Real estate is a cyclical market, so investors need to look at long term capital growth. If you’ve got the capability to buy when the market is down it will enable these investors to take advantage of the full up turn and ride the wave in the meantime. Income producing assets are a fantastic way to leverage the market right now whilst still gaining a stable income.
My top three buys in this market include:
- Blocks of units
- Childcare investments
- Industrial spaces
Blocks of units
Blocks of units are still a great buy in my opinion. With fewer buyers in the market, strong rental growth, and a prospect of capital growth with affordable housing being an issue in the coming years, these are a sizable long-term investment.
In Western Sydney in particular, there is a very big issue of housing shortages and low vacancy rates, sitting at 1.4%-1.5%. With this not predicted to change any time soon, and new developments taking longer than usual with the planning process holding up a lot of construction, smart investors are purchasing existing blocks of units and refurbishing them to control their capital expenditure.

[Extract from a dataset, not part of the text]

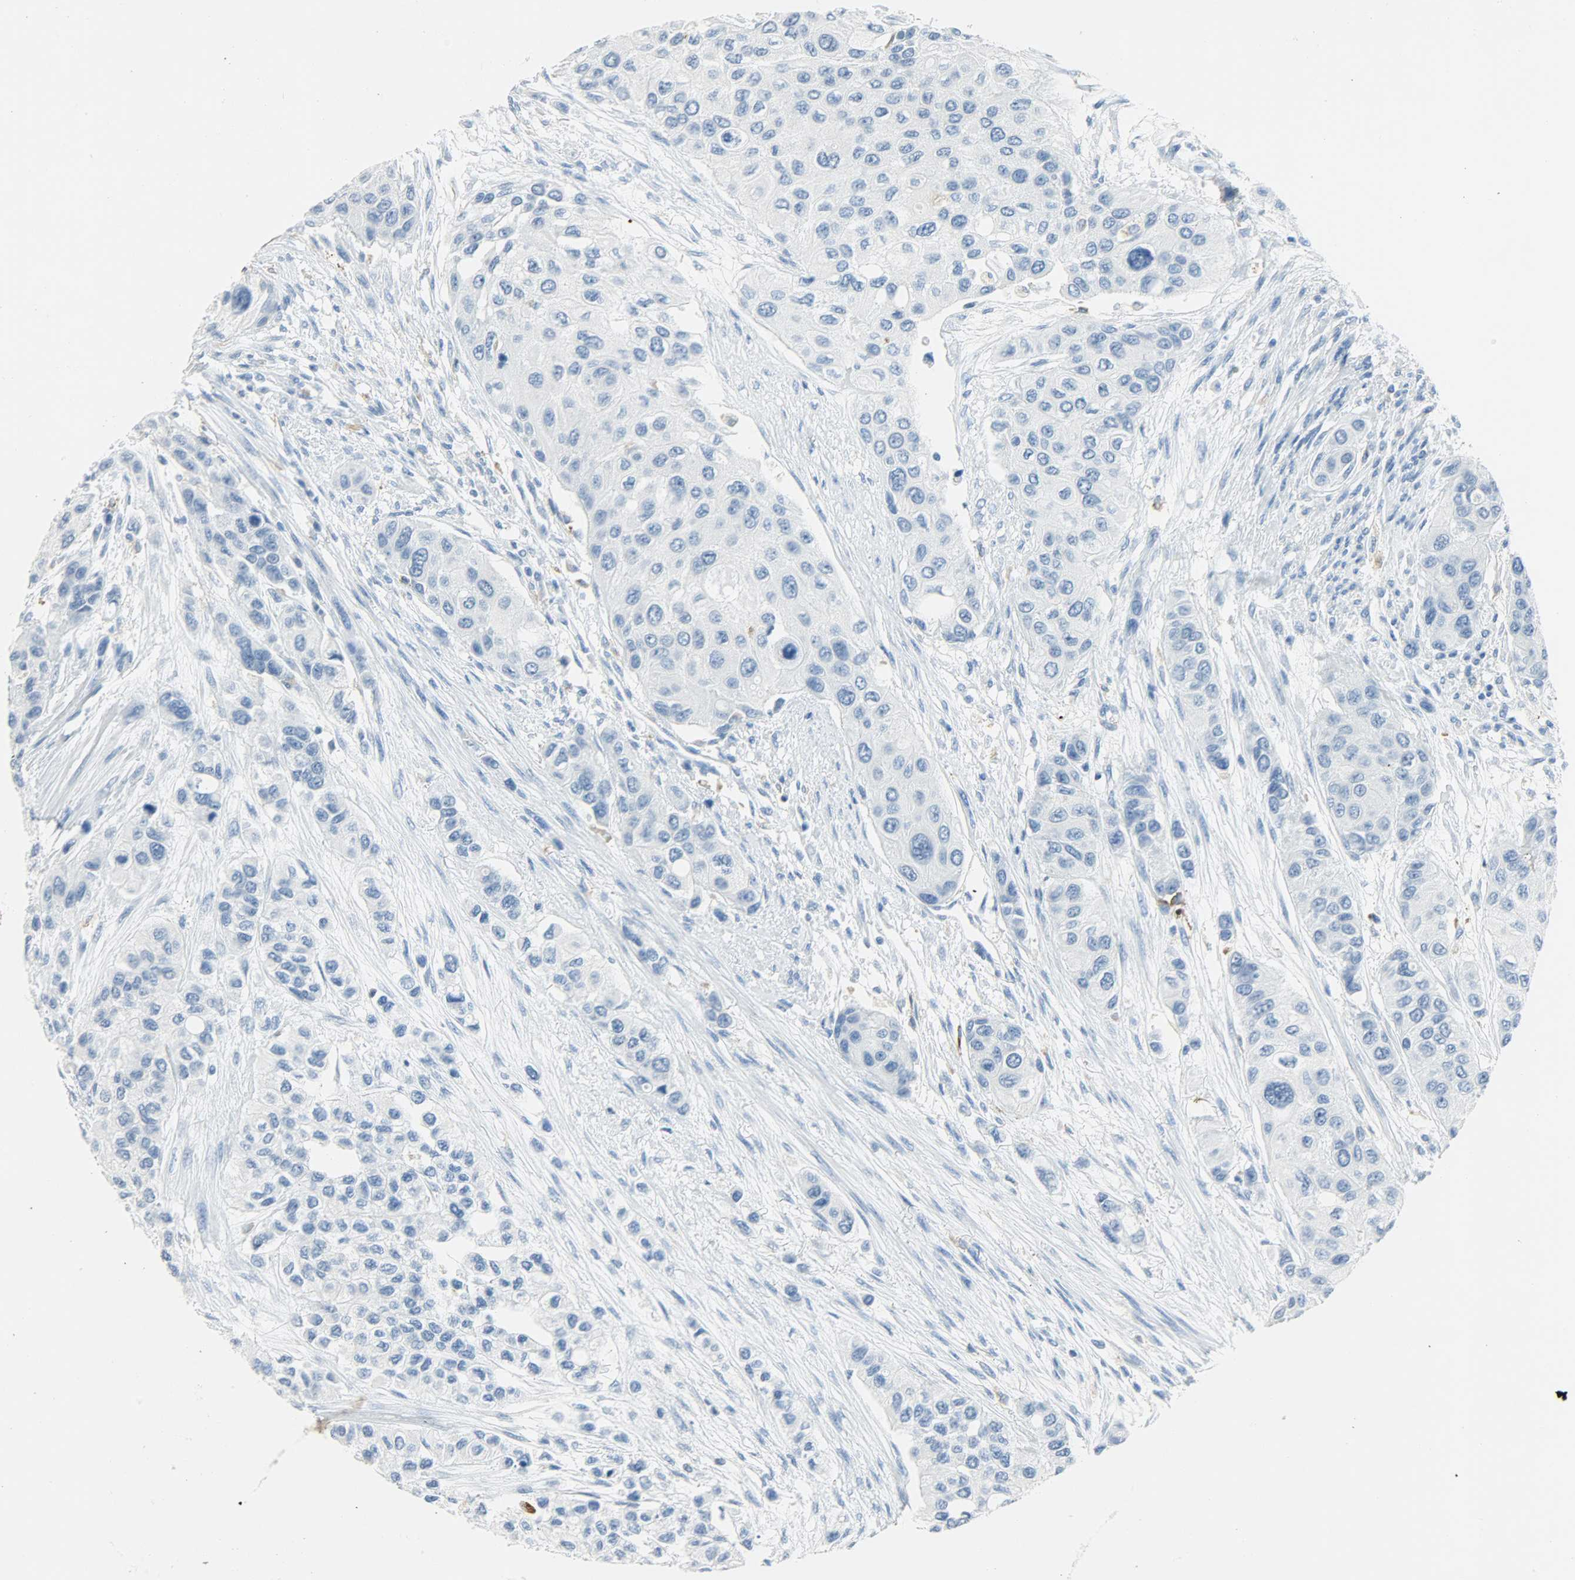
{"staining": {"intensity": "negative", "quantity": "none", "location": "none"}, "tissue": "urothelial cancer", "cell_type": "Tumor cells", "image_type": "cancer", "snomed": [{"axis": "morphology", "description": "Urothelial carcinoma, High grade"}, {"axis": "topography", "description": "Urinary bladder"}], "caption": "Tumor cells show no significant positivity in urothelial cancer. (Stains: DAB (3,3'-diaminobenzidine) immunohistochemistry (IHC) with hematoxylin counter stain, Microscopy: brightfield microscopy at high magnification).", "gene": "PTPN6", "patient": {"sex": "female", "age": 56}}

If investors can guarantee long term leases and negotiate with tenants for regular increases over the rental period, investors will continue to get a strong income stream as inflation levels remain high. This will allow investors to have certainty with their income stream until they can take advantage of capital growth.
Childcare is a sector that is really strong – occupancy would have to be close to 100% because there is a demand for the purpose-built asset.
Demand for childcare comes from a couple of factors. Pre-school is now seen as a key requirement for children so there’s social and educational pressure, and to support this the government is offering significant subsidies to families which puts further demand on the industry. Looking at lifestyle factors, there is also a need for many Australians to send children to childcare if they are a dual working family as we shift back to pre-pandemic routines in 2023.
In addition, in this asset class tenants are not signing a two-year lease, they are signing over a 10-year lease so for owners there is certainty with income and commercial growth in their investment. With over 536 childcare investments currently in the pipeline across NSW, and land tax concessions for NSW, it’s a commercial asset that continues to outperform other asset classes.
Industrial spaces have also continued to prosper this year. Following on from our pandemic habits, Australians are completing most of their shopping online so warehousing has high demand. In addition, there have been numerous small businesses born out of the pandemic, and those who have succeeded have been the types of businesses expanding into industrial spaces.